La sentí asentir ligeramente con la cabeza—"Al menos lávate la cara" —musitó mientras me arrastraba a los lavabos abiertos que estaban situados frente a la cancha de soccer.

Me encogí de hombros. Tenía razón, yo misma sentía mi playera empapada y mi cara pegajosa, despidiendo ese olor a fierro tan característico de la sangre.
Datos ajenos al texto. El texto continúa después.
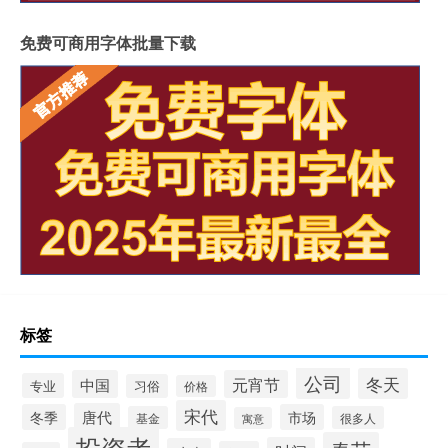
免费可商用字体批量下载
标签
公司
冬天
中国
元宵节
专业
习俗
价格
宋代
唐代
冬季
市场
基金
很多人
寓意
投资者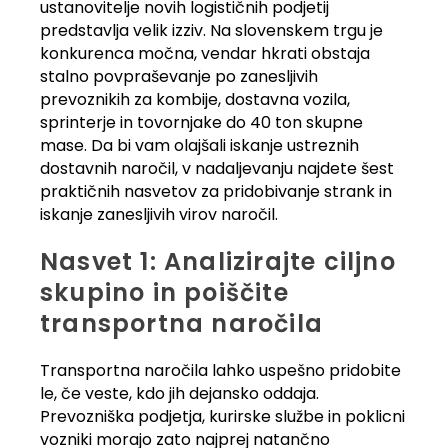
ustanovitelje novih logističnih podjetij
predstavlja velik izziv. Na slovenskem trgu je
konkurenca močna, vendar hkrati obstaja
stalno povpraševanje po zanesljivih
prevoznikih za kombije, dostavna vozila,
sprinterje in tovornjake do 40 ton skupne
mase. Da bi vam olajšali iskanje ustreznih
dostavnih naročil, v nadaljevanju najdete šest
praktičnih nasvetov za pridobivanje strank in
iskanje zanesljivih virov naročil.
Nasvet 1: Analizirajte ciljno
skupino in poiščite
transportna naročila
Transportna naročila lahko uspešno pridobite
le, če veste, kdo jih dejansko oddaja.
Prevozniška podjetja, kurirske službe in poklicni
vozniki morajo zato najprej natančno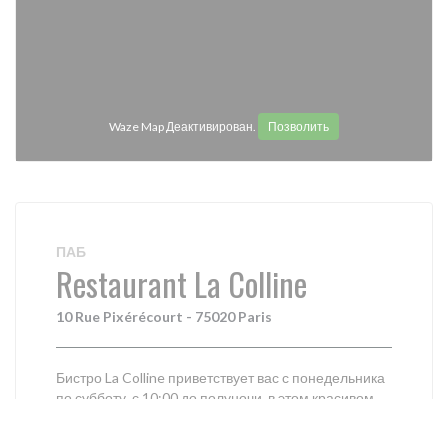
Waze Map Деактивирован.
Позволить
ПАБ
Restaurant La Colline
10 Rue Pixérécourt - 75020 Paris
Бистро La Colline приветствует вас с понедельника
по субботу, с 10:00 до полуночи, в этом красивом
бистро с видом на парк Сен-Симониен, в самом
сердце 20-го округа.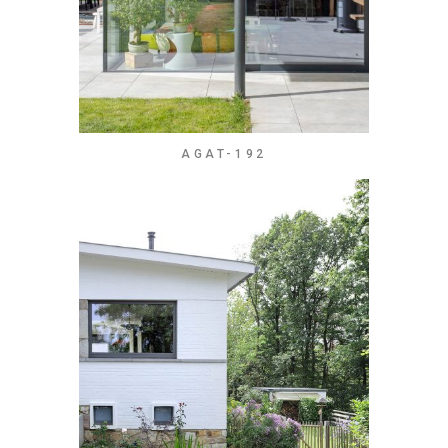
AGAT-192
En el campo contiguo, el de atletismo, estaban entrenando Verónica, Alan y Deimos para el próximo evento deportivo Inter escolar. Mientras un montón de estudiantes los apoyaban con entusiasmo como si fueran decenas de hormigas alrededor de un dulce que suelta su miel bajo los rayos del Sol.

Ignoré la escena y proseguí con lo mío. La frescura del agua salpicando mi piel se sintió agradable. Envidié a los países de primer mundo que tienen un sistema lo bastante higiénico como para permitirte beber directo del grifo sin temor a contraer amibas o alguna tifoidea.

Los chiflidos y las bullas de los estudiantes comenzaron a sonar con una emoción exorbitante. Estábamos en una escuela católica así que seguramente su entusiasmo no significaba gran cosa. Tal vez era Alan dándole uno de esos termos llenos de jugo de fresas, uvas, guayabas o todas las frutas del mundo combinadas, a Verónica que acababa de terminar la carrera marcando su mejor tiempo, pero también podía ser Deimos mandándole besos al aire a todas esas niñas a las que traía locas.

"El amor esta en el aire"—suspiró Argelia frustrada—"Ojalá todos esos besos fueran solo para mí"

"¿Sabes que otra cosa está en el aire?"—susurré mientras me secaba la cara con una toallita de papel. Ella volteó a verme con una mueca—"Los complejos, los miedos, la lucha de egos, las mentiras, los celos y la soledad"—añadí—"Ah, y dejando de lado las metáforas, también los virus y las bacterias"

"Alguien necesita un café con urgencia"—se quejó.

"¡Moco!"—gritó Alan con un tono entusiasta y demasiado lleno de picardía, mientras se acercaba con su séquito de súbditos, cruzando la inmensa cancha a trote lento.